# Canada-Crush brown factory samples.



## Canadacan (Nov 28, 2020)

Probably the most interesting Crush bottles I've had in a long while, or at least since I posted those other cool factory samples.
So these are from 1964 July/Aug and were Factory samples before final production of the iconic 1965 brown Mae west.






This makes for an interesting line up!...years are as follows from the left, 1964, 1964 sample, 64 sample, 64 sample, 1965 release, 65 clear, 66 brown, 66 clear, and a 67 factory sample with no ACL.


----------



## CanadianBottles (Nov 28, 2020)

Wow those are really cool!  Especially that yellow and green one, interesting that they were playing around with different colour schemes on them.  I'm also interested to see that the amber ones continued being produced after the clear ones were introduced.  Any idea why that was?  Were the clear ones initially for other flavours?


----------



## Donas12 (Nov 28, 2020)

Those are amazing! And look so funky cool in those colours !!


----------



## Canadacan (Nov 28, 2020)

CanadianBottles said:


> Wow those are really cool!  Especially that yellow and green one, interesting that they were playing around with different colour schemes on them.  I'm also interested to see that the amber ones continued being produced after the clear ones were introduced.  Any idea why that was?  Were the clear ones initially for other flavours?


Well they did not continue to make the brown after 1955 when the new clear glass Mae West design was released. These brown bottles were miss dated as being from 1956-57 when in fact they did not come out until 1965. It was a back by popular demand advertising campaign. 
To date I have not seen a 1964 or 67 regular production bottle, other than what I've shown for factory samples.
So the 1964 samples were test bottles for the 1965 release....pretty significant to be able to document these.

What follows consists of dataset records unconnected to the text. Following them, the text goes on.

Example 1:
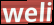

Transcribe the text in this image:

weli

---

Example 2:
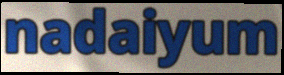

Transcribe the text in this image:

nadaiyum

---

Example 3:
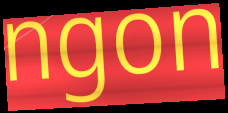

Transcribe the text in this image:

ngon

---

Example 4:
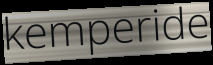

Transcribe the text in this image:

kemperide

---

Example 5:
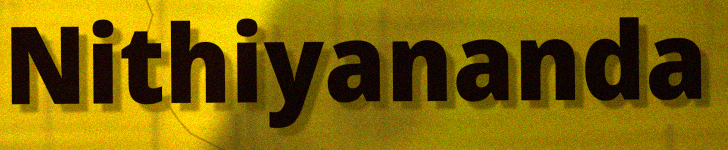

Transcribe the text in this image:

Nithiyananda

Orange Crush-back in the brown bottle- Nanaimo Daily News, 28 Jun 1965, Mon, Page 13 




Orange Crush-Nanaimo Bottling- Nanaimo Daily News, 04 Sep 1965, Sat, Page 42


----------



## CanadianBottles (Nov 28, 2020)

Canadacan said:


> Well they did not continue to make the brown after 1955 when the new clear glass Mae West design was released. These brown bottles were miss dated as being from 1956-57 when in fact they did not come out until 1965. It was a back by popular demand advertising campaign.
> To date I have not seen a 1964 or 67 regular production bottle, other than what I've shown for factory samples.
> So the 1964 samples were test bottles for the 1965 release....pretty significant to be able to document these.
> 
> ...


Oh interesting, I never realized that!  I always assumed the brown Mae West was a carry-over from the brown crinkly bottles and that they switched to clear sometime afterwards.  Guess I never looked at the date codes on the base of these.


----------



## Canadacan (Nov 28, 2020)

CanadianBottles said:


> Oh interesting, I never realized that!  I always assumed the brown Mae West was a carry-over from the brown crinkly bottles and that they switched to clear sometime afterwards.  Guess I never looked at the date codes on the base of these.

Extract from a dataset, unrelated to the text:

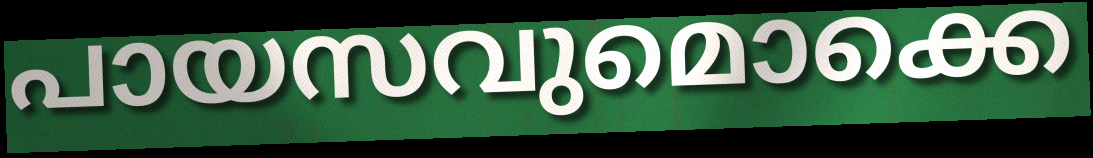
പായസവുമൊക്കെ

Yes it's very interesting indeed...I made a post about this common misconception, not sure if I posted that here?. Myself and a friend have researched this in-depth and constantly inspect these bottles for variations.


----------



## CanadianBottles (Nov 28, 2020)

Canadacan said:


> Yes it's very interesting indeed...I made a post about this common misconception, not sure if I posted that here?. Myself and a friend have researched this in-depth and constantly inspect these bottles for variations.


It rings a bell, it's very possible that I read that thread a while ago and then forgot about it.  Or that I never realized the amber ones were only a back by popular demand thing.


----------



## Canadacan (Dec 1, 2020)

Ok my fourth bottle just arrived!...and I'm excited to share this. It's another white label dated 1964 July-Aug.
You're not likely to ever see these in person so here it is!


----------



## Donas12 (Dec 1, 2020)

What a way to drop the mic!! Wow


----------



## mrosman (Dec 2, 2020)

Great sample bottles, Ivan.  Never saw those before.... where did you find them?
Regards, Michael


----------



## Canadacan (Dec 3, 2020)

Michael hello, and thank you. I was hoping you would come across this post. So the bottles came up out of the USA, so much of our top Canadian bottles and soda stuff end up down there. The fellow I got them from in turn got them from a lady that worked for Crush. How she came into possession I'm not positive but the seller did provide this memo note dated 1979 that she gave to him when he purchased them.
Note it's from Pure Spring Canada ltd. And that makes sense being they were owned by Crush.

In my 33 years I've never known of these.


----------



## mrosman (Dec 3, 2020)

Nice to hear from you.... those bottle are really interesting, and as I said, I have NEVER seen anything like them... Interesting, at college in Ottawa, I worked three years as a chemist at Pure Spring Company Ltd., - their head office at that time, but all I knew then was sticking my hand into a freezing, ice filled cooler and pulling out an amber,krinkly Orange Crush - after school of course.
Regards, Michael


----------



## RCO (Feb 18, 2021)

i came across a couple crush ads from the late 60's when searching thru some old newspapers , these 3 are all from the credit valley bottling works in Georgetown Ontario 

one features 3 new flavours - lime , grape and grapefruit in brown bottles


----------



## tsims (May 3, 2021)

Canadacan said:


> Well they did not continue to make the brown after 1955 when the new clear glass Mae West design was released. These brown bottles were miss dated as being from 1956-57 when in fact they did not come out until 1965. It was a back by popular demand advertising campaign.
> To date I have not seen a 1964 or 67 regular production bottle, other than what I've shown for factory samples.
> So the 1964 samples were test bottles for the 1965 release....pretty significant to be able to document these.
> 
> ...


Here is another one i ran across as well


----------